Skip to main content
The LanceDBHandshake class provides seamless integration between Chonkie’s chunking system and LanceDB, a serverless vector database built on Apache Arrow. Embed and store your Chonkie chunks in LanceDB — locally or in the cloud — without ever leaving the Chonkie SDK.

Installation

Before using the LanceDB handshake, make sure to install the required dependencies:
pip install chonkie[lancedb]

Basic Usage

Initialization

from chonkie import LanceDBHandshake

# Default: in-memory LanceDB, auto-generated table name
handshake = LanceDBHandshake()

Writing Chunks to LanceDB

from chonkie import LanceDBHandshake, SemanticChunker

# Initialize the handshake
handshake = LanceDBHandshake(uri="./my_lancedb", table_name="my_documents")

# Create some chunks
chunker = SemanticChunker()
chunks = chunker("Chonkie loves to chonk your texts!")

# Write chunks to LanceDB
handshake.write(chunks)

Searching Chunks in LanceDB

You can retrieve the most similar chunks from your LanceDB table using the search method:
from chonkie import LanceDBHandshake

handshake = LanceDBHandshake(uri="./my_lancedb", table_name="my_documents")

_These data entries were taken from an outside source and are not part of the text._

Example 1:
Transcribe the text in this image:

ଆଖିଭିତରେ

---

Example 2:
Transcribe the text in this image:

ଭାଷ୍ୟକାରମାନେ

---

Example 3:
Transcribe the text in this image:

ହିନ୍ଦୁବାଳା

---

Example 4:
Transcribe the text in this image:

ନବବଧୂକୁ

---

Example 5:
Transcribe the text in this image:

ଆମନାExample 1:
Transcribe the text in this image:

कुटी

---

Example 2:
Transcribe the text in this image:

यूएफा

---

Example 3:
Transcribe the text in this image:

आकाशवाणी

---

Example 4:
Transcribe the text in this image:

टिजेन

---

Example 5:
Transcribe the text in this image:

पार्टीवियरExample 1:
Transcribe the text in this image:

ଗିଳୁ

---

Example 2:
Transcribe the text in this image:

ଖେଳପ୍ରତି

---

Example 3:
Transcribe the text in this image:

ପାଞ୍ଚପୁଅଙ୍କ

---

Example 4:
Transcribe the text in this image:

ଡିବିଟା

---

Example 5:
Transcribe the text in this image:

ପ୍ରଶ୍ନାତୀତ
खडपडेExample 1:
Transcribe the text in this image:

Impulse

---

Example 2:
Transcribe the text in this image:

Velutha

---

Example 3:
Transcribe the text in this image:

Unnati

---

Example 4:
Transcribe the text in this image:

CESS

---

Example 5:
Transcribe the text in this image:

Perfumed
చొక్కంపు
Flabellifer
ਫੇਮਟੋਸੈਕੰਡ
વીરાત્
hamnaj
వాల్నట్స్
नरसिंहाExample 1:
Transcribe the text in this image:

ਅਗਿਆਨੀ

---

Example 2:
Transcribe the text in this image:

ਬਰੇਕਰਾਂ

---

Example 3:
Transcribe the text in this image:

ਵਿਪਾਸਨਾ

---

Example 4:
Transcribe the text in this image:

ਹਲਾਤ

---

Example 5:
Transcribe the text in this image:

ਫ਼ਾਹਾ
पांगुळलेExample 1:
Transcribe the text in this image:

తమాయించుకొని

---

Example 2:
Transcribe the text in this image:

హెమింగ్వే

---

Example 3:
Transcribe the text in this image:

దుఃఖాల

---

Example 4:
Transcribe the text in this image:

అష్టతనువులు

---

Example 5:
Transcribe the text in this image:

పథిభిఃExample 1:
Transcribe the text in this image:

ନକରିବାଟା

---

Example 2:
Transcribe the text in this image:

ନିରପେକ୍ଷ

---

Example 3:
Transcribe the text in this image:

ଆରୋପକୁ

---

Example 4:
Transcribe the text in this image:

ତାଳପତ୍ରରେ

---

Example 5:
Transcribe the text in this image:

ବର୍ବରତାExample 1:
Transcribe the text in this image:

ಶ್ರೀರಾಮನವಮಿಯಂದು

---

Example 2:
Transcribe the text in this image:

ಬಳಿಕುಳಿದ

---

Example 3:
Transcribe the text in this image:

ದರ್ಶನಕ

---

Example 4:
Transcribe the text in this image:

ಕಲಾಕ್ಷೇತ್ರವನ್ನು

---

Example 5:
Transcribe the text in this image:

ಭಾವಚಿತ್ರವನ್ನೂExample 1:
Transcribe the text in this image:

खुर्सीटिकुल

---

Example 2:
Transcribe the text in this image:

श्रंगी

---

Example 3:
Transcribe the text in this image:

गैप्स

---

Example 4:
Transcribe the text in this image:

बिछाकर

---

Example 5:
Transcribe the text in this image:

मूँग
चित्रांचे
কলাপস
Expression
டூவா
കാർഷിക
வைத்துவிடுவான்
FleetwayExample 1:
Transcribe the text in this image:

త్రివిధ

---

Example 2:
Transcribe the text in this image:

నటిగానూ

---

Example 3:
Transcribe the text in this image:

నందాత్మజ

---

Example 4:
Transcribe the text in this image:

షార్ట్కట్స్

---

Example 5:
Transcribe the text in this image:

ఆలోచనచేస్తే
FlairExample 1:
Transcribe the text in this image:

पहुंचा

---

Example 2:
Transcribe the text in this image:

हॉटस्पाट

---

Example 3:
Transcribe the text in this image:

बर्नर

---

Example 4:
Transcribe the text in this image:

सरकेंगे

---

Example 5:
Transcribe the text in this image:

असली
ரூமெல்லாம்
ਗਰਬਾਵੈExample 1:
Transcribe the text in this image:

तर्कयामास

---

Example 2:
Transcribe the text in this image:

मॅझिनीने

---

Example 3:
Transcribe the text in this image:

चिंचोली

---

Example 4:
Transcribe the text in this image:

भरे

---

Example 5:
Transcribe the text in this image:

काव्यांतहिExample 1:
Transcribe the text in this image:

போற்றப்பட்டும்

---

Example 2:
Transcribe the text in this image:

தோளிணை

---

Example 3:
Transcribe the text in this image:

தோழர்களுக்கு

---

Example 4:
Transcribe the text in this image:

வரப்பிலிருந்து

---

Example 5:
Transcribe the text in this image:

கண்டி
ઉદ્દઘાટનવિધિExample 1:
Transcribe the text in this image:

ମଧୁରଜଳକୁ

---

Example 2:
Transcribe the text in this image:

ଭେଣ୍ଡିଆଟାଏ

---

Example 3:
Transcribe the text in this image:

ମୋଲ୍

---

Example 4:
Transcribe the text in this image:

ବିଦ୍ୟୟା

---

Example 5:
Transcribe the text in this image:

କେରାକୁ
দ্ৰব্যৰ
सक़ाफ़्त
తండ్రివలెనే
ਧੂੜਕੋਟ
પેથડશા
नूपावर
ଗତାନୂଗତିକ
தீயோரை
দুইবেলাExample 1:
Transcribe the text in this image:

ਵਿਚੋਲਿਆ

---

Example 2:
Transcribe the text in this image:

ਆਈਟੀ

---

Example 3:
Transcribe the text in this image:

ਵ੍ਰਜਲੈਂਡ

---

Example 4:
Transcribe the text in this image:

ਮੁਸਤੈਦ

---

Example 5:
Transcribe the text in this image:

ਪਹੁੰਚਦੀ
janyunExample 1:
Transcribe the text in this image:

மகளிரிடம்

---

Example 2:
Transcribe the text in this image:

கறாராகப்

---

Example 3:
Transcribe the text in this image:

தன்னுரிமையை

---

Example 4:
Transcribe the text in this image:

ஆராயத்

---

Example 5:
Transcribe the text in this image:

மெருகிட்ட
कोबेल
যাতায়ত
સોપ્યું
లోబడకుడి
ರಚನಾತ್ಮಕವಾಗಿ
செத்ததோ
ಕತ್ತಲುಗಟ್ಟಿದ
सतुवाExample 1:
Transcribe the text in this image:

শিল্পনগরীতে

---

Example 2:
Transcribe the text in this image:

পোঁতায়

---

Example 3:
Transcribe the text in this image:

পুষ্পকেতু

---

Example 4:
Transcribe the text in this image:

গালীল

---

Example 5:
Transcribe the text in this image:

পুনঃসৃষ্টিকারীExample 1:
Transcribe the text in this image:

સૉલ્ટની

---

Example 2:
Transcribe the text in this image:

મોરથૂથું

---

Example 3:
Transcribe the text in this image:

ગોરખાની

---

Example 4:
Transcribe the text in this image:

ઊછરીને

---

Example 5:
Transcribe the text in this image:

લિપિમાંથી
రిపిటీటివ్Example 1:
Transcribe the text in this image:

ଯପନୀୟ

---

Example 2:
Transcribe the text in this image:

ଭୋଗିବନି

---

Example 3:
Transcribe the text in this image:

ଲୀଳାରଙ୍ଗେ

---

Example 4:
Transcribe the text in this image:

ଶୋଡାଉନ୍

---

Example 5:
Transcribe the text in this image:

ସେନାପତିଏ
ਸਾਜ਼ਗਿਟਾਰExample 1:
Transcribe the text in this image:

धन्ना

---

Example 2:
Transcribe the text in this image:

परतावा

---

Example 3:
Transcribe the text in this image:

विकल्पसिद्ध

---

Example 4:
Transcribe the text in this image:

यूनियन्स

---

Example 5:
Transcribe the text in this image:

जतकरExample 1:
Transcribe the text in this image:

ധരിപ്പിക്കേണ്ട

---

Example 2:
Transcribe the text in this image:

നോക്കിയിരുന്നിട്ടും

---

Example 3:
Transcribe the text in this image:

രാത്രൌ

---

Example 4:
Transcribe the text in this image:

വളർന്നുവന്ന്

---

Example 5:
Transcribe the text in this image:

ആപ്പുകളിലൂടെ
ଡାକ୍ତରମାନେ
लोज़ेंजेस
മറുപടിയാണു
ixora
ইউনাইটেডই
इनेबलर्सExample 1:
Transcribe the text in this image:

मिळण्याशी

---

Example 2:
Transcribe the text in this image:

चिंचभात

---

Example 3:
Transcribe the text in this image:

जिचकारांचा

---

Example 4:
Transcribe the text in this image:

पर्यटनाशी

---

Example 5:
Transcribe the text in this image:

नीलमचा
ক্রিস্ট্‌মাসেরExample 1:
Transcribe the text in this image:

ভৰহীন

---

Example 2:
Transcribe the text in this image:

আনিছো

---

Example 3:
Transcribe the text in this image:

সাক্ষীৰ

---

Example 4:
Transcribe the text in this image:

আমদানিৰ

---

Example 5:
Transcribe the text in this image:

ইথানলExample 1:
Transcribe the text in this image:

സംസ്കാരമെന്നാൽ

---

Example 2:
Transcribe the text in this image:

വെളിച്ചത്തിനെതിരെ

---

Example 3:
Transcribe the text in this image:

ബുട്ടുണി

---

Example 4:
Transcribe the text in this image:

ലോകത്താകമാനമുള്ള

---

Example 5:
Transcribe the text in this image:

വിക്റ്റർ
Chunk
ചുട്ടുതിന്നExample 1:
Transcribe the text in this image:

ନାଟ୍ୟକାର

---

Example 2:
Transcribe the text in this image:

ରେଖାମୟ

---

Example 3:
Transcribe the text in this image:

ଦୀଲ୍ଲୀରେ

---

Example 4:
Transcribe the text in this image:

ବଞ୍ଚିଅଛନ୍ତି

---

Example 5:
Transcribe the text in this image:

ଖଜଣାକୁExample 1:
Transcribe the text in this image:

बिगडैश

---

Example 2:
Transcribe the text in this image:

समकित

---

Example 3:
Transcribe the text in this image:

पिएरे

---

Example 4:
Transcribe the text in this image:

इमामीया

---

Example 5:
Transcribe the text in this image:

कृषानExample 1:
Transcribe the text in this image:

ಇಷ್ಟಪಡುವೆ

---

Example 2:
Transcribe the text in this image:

results = handshake.search(query="chonk your texts", limit=5)
for result in results:
    print(result["score"], result["text"])

Parameters

connection
Optional[lancedb.DBConnection]
default:"None"
An existing LanceDB connection. If not provided, a new connection is created using uri.
uri
Union[str, os.PathLike]
default:"memory://"
URI of the LanceDB database. Use "memory://" for an ephemeral in-memory database, a local directory path for persistent storage, or a db:// URI for LanceDB Cloud.
table_name
Union[str, Literal['random']]
default:"random"
Name of the table to write chunks to. If "random", a unique name is auto-generated.
embedding_model
Union[str, BaseEmbeddings]
default:"minishlab/potion-retrieval-32M"
Embedding model to use. Can be a model name string or a BaseEmbeddings instance.